#### EXERCISE MATERIAL

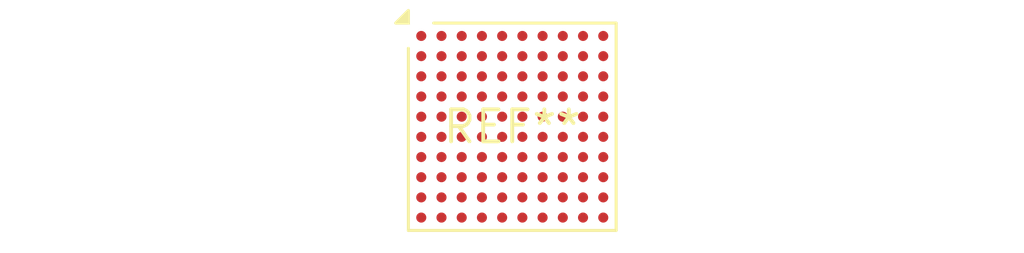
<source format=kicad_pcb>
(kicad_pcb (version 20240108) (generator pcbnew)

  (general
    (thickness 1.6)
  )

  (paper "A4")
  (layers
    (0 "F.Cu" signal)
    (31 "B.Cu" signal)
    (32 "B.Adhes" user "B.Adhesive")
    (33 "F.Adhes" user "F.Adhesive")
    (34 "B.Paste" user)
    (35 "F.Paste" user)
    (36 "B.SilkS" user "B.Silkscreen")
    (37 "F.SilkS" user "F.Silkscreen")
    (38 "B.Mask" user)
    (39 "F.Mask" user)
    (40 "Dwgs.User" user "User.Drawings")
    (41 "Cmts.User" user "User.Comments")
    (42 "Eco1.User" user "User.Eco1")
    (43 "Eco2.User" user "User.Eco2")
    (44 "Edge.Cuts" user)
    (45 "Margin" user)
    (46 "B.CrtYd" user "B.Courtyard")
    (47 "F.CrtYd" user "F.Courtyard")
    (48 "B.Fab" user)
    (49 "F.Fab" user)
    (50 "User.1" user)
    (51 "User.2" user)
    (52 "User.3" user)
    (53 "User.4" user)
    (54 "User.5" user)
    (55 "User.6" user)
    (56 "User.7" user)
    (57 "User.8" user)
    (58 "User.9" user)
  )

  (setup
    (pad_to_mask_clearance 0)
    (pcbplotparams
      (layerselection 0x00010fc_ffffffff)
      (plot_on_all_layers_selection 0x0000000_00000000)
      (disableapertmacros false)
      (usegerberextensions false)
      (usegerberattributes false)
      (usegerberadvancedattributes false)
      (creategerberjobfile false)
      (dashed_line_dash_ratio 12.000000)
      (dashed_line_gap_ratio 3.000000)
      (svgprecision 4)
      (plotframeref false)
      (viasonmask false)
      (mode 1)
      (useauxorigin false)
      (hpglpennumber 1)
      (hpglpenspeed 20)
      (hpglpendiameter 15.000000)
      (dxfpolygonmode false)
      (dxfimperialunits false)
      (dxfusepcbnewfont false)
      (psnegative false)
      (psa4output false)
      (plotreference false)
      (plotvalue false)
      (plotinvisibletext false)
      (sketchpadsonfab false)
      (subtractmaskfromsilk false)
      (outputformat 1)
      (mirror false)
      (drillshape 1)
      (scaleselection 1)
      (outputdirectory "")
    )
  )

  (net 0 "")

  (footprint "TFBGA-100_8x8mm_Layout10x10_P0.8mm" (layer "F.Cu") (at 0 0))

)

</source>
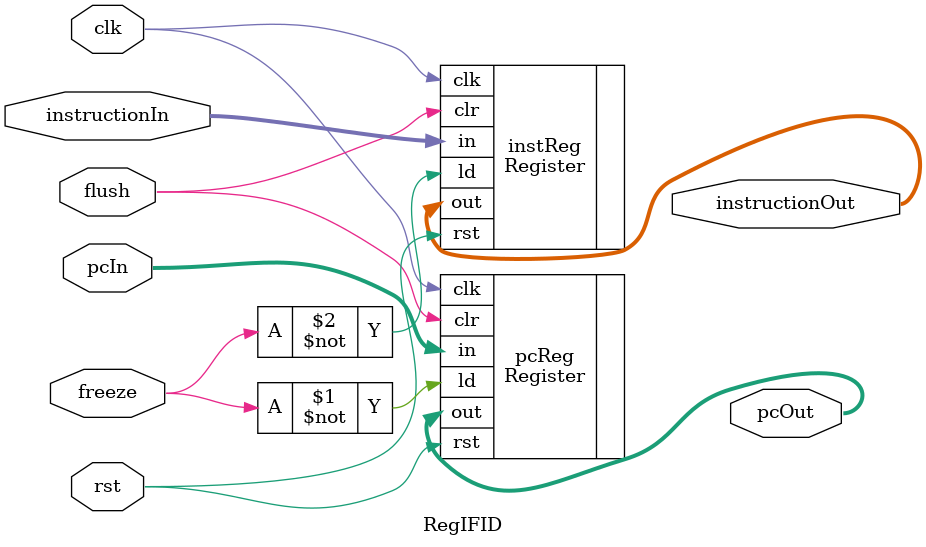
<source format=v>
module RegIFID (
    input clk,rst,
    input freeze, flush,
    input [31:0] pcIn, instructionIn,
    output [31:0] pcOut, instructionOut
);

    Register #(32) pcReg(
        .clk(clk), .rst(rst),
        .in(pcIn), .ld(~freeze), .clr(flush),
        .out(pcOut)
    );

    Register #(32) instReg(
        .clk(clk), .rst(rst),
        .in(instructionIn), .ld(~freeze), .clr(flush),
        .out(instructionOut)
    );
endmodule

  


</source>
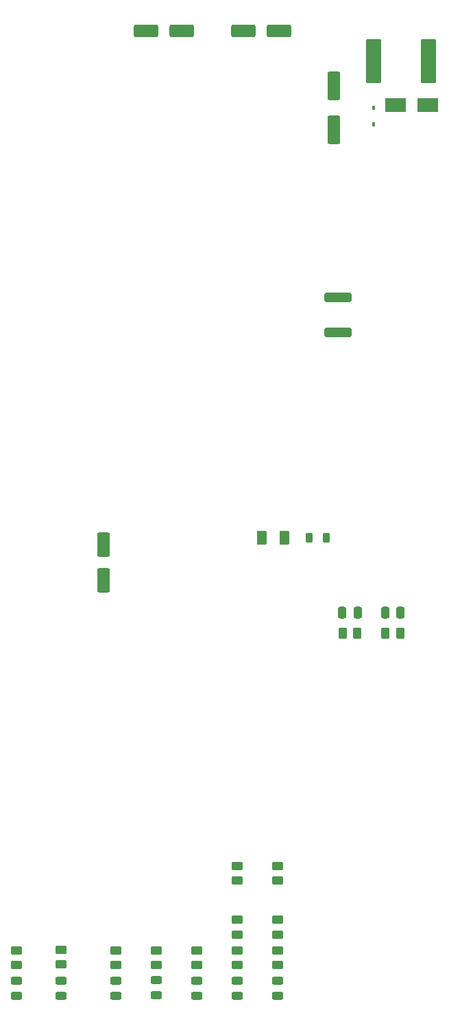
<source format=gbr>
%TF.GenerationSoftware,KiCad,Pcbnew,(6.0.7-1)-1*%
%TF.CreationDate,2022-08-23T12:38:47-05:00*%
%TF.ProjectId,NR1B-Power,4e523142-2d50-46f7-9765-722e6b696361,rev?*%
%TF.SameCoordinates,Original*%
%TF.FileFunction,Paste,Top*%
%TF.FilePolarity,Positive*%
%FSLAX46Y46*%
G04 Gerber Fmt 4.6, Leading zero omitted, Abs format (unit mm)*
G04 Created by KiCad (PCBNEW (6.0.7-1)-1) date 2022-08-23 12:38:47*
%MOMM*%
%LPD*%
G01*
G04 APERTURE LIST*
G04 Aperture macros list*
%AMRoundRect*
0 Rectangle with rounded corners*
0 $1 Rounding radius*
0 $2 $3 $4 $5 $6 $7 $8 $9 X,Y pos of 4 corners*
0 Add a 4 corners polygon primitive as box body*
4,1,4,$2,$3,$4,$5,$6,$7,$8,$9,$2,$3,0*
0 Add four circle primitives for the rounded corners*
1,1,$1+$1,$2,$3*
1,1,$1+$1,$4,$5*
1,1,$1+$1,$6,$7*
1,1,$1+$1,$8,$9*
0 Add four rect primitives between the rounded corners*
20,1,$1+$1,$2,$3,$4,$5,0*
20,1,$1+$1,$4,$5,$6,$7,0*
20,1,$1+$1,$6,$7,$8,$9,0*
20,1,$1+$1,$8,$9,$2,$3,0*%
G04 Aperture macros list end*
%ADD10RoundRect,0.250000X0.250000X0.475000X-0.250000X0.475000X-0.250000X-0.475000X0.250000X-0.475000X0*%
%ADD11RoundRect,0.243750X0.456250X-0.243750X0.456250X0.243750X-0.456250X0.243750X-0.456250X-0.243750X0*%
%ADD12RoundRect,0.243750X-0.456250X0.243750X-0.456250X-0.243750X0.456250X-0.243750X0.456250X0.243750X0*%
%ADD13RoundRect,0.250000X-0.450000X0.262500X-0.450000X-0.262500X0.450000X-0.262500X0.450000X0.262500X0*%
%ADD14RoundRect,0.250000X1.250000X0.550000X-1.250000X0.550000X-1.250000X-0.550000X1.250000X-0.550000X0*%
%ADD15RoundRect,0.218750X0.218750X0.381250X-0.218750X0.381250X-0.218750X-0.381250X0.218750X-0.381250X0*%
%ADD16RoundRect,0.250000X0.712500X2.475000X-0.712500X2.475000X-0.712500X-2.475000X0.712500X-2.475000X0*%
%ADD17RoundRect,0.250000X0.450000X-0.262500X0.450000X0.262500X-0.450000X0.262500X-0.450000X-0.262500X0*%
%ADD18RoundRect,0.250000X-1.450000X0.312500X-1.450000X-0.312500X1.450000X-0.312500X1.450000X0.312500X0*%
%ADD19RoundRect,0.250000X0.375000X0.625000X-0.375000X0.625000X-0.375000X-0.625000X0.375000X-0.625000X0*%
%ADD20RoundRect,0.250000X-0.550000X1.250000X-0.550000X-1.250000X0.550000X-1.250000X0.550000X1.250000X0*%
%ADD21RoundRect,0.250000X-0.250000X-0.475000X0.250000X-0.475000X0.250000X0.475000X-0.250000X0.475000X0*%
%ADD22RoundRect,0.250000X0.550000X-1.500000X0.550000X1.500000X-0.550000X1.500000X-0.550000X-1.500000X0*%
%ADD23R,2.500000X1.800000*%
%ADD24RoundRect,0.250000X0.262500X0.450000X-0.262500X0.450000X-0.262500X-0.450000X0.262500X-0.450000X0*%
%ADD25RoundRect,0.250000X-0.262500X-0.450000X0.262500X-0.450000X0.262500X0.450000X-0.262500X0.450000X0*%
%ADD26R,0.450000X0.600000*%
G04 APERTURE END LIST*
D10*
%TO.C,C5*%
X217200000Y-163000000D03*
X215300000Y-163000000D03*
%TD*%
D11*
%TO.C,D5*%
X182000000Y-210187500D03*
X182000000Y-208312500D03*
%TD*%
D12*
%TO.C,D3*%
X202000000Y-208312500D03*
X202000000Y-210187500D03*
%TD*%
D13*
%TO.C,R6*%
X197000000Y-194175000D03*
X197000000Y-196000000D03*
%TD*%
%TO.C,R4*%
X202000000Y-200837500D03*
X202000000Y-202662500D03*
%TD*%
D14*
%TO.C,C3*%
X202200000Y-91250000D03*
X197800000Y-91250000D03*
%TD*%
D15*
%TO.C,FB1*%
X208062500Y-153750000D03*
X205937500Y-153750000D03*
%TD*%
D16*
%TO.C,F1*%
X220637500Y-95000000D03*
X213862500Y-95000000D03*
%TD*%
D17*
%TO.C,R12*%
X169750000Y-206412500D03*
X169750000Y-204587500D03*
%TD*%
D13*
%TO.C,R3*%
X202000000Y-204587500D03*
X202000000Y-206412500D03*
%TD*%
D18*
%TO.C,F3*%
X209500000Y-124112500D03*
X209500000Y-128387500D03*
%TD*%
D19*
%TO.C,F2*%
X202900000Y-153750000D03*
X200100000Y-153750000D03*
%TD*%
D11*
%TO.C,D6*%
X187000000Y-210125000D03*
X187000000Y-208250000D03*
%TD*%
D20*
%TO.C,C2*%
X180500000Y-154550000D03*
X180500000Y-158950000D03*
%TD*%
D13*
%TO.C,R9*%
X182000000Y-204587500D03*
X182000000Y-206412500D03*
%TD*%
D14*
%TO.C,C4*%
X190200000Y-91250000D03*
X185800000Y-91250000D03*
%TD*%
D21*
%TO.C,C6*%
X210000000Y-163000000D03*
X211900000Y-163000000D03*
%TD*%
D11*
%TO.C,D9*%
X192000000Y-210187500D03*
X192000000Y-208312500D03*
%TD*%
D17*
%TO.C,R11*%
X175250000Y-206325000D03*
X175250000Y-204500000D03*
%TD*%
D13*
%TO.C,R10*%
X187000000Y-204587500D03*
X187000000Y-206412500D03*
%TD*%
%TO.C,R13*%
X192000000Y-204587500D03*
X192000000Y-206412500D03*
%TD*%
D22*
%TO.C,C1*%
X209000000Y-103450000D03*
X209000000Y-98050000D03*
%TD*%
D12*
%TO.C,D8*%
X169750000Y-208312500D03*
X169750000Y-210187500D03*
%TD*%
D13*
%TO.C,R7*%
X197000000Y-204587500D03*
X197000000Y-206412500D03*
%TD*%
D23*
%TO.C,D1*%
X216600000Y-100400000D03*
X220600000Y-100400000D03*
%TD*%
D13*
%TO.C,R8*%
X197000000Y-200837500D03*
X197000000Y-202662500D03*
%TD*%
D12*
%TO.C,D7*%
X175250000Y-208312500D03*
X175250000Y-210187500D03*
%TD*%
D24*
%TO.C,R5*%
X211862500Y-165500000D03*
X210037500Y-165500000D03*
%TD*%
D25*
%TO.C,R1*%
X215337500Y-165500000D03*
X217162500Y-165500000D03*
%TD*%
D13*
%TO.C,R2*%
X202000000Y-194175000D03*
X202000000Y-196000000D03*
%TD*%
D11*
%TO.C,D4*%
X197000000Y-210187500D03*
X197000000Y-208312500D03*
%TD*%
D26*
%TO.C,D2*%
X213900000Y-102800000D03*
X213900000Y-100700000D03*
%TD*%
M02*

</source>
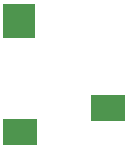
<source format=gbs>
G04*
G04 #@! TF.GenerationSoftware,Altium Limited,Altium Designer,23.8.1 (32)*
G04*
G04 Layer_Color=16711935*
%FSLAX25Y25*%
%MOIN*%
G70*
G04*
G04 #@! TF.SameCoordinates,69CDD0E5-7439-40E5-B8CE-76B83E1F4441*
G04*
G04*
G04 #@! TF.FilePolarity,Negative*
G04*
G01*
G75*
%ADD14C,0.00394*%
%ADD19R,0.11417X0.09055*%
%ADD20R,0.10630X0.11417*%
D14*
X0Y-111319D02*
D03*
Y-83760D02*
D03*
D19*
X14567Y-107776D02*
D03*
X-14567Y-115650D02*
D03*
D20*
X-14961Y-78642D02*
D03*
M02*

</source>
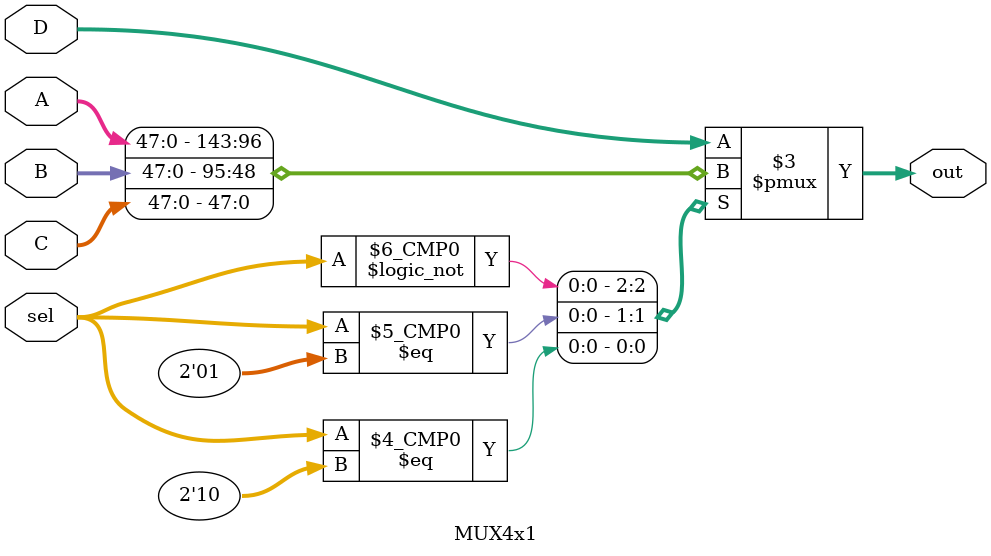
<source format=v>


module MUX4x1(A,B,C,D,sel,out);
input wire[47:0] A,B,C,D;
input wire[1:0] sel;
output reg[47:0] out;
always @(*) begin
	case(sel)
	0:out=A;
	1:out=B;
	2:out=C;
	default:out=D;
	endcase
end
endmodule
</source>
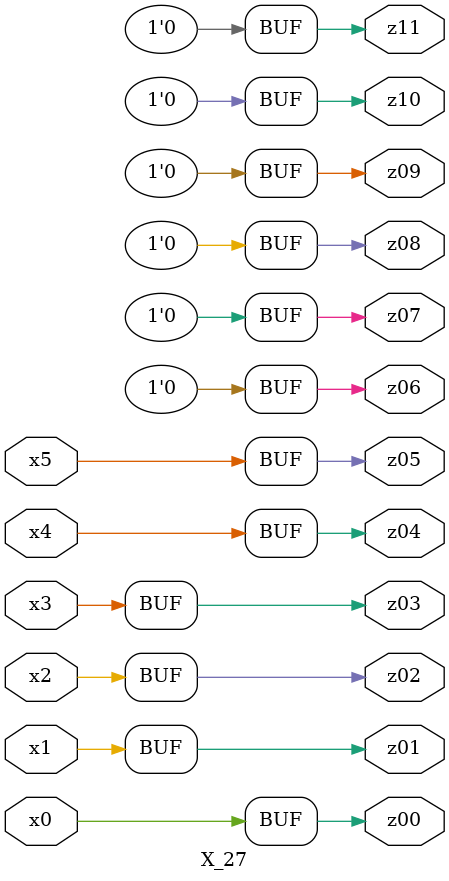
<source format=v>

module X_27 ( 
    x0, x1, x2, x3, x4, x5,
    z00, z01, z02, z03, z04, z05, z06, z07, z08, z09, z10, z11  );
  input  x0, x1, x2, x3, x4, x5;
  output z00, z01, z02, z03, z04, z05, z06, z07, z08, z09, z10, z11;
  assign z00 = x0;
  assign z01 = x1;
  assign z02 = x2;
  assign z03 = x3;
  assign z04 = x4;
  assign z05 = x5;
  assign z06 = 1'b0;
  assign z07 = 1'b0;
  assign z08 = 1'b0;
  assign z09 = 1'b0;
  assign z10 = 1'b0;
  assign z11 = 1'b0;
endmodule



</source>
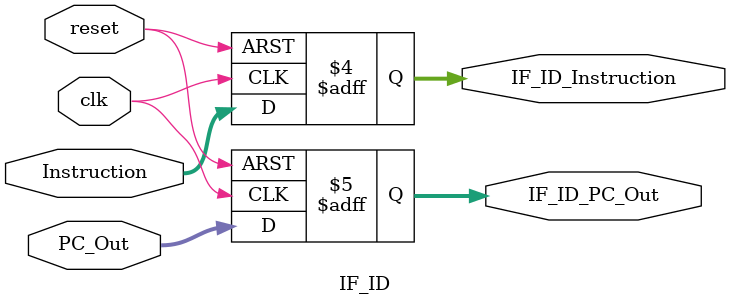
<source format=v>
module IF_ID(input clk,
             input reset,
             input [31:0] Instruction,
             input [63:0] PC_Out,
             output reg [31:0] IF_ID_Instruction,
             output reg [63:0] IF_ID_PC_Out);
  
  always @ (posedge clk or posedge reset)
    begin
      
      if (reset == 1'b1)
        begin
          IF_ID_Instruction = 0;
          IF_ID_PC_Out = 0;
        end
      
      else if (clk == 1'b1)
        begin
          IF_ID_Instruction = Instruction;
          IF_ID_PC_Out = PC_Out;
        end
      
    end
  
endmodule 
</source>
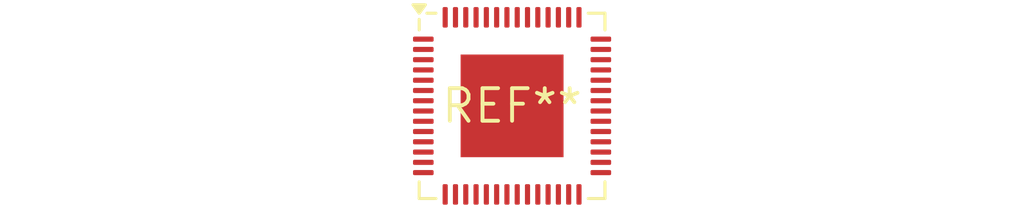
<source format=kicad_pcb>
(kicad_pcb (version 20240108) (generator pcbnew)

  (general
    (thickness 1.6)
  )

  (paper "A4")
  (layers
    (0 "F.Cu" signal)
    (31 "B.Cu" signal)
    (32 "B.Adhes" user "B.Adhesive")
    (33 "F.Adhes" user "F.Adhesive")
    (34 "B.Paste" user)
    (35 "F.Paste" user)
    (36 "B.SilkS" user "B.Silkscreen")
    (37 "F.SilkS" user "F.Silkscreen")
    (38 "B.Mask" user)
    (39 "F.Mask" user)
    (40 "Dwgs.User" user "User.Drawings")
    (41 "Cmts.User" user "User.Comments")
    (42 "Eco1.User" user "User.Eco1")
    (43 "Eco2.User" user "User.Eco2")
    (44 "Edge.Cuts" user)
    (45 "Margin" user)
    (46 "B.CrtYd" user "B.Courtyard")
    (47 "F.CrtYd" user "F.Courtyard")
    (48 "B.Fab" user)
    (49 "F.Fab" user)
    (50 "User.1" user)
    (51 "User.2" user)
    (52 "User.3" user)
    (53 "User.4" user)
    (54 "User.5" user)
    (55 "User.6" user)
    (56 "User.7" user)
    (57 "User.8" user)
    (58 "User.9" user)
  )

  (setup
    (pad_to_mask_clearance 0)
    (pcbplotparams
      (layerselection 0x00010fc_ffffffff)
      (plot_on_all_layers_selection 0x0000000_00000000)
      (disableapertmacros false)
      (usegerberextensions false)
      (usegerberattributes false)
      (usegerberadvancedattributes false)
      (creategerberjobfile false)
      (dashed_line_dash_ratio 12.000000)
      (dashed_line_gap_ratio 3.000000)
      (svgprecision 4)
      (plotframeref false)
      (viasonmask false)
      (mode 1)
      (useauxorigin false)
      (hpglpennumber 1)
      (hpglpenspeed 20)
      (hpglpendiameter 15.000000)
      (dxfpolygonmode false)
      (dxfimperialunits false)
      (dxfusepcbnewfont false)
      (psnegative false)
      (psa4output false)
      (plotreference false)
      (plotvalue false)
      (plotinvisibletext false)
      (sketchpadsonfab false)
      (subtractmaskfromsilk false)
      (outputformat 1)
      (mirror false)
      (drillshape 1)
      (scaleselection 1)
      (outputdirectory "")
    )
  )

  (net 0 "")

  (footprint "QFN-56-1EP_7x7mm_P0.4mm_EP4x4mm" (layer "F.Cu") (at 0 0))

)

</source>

########

**WORK TO COMPLETE**
What is the count of lines in the data above containing the string "footprint"? Write the number and nothing else.

**EXPECTED ANSWER**
2